That speech captured something essential about Nedra Talley Ross. She wasn't the lead singer, Ronnie Spector held that role. She wasn't the one whose turbulent marriage to Phil Spector generated tabloid headlines and, eventually, a divorce in 1974. Ross was the steady one. The one who stayed grounded. The one who, decades later, stood at a podium and thanked the Lord before she thanked the industry.
A legacy of faith and family
In an era when public figures are often remembered for their controversies, Ross's story stands out for its simplicity. She sang. She raised a family. She kept her faith. When the spotlight moved on, she didn't chase it into self-destruction. In a culture that so often measures legacy by volume and controversy, that quiet steadiness is worth noting.
The group broke up in 1967, just four years after their meteoric rise. The Ronettes' catalog was small but devastating in its impact. "Be My Baby" alone has appeared in countless films, commercials, and compilations. It remains a touchstone for anyone who cares about American popular music.
Her daughter's Facebook announcement carried the tone of a woman raised in a household where faith came first. Nedra K. Ross wrote simply:
"At approximately 8:30 this morning our mother Nedra Talley Ross went home to be with the Lord. She was safe in her own bed at home with her family close, knowing she was loved. Thank you Lord."
The Ronettes' official Facebook account followed with its own tribute, calling Ross "a light to those who knew and loved her." The statement credited her voice, style, and spirit with helping "define a sound that would change music," adding that "her contribution to the group's story and their defining influence will live forever."

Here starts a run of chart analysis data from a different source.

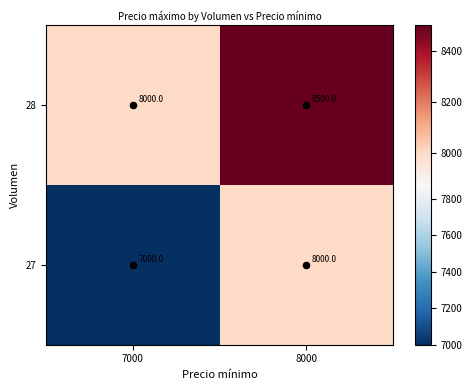

Which series has the largest total across all categories?

28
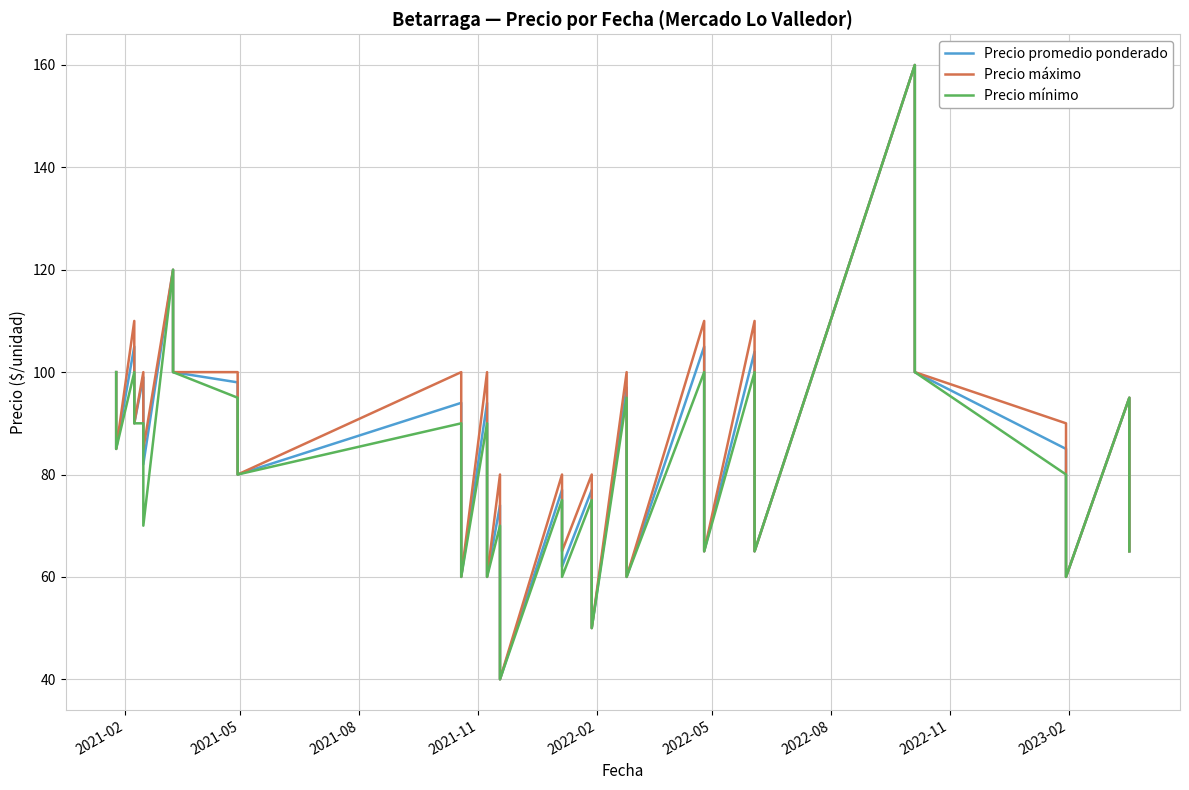

Rank the series by their maximum value, from lowest to highest.

Precio promedio ponderado, Precio máximo, Precio mínimo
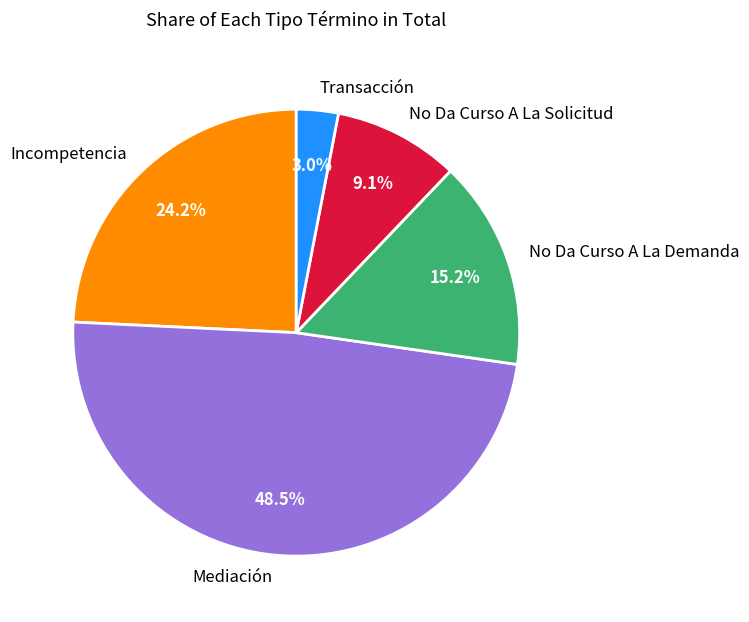

Which slice is the largest?

Mediación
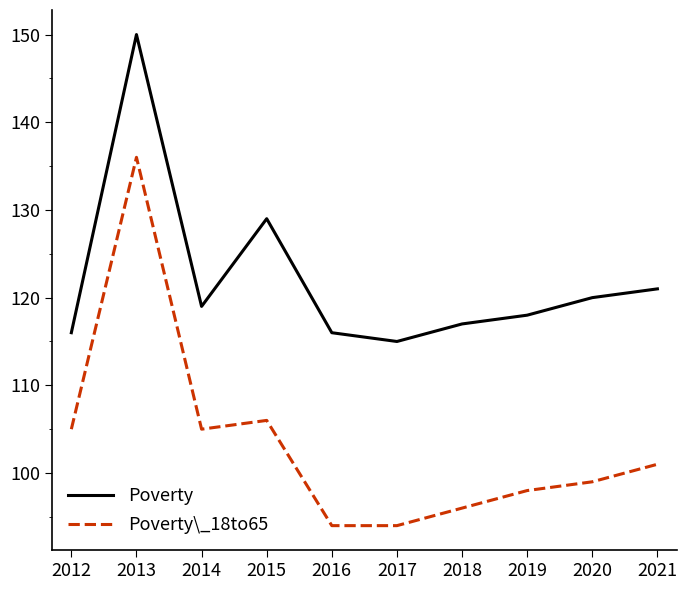

What is the minimum value for Poverty\_18to65?

94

Public remembrances of the departed, whether prominent political figures or cultural icons, tend to reveal what a society values. The outpouring for Ross has centered on her warmth, her faith, and the music itself. Not scandal. Not politics. Just a woman who helped build something beautiful and held onto what mattered.
The last Ronette
Ross's death closes a chapter in American music that began when three teenage cousins from New York City decided they could sing. They could. They did. And the world listened.
Estelle Bennett is gone. Ronnie Spector is gone. Now Nedra Talley Ross is gone. Phil Spector, the producer who shaped their sound and complicated their lives, preceded them all.
What remains is the music, and the example of a woman who, when given the biggest microphone of her career at the Rock & Roll Hall of Fame, used it to thank God and her mother.
In a world that rewards spectacle, Nedra Talley Ross chose gratitude. That tells you everything you need to know.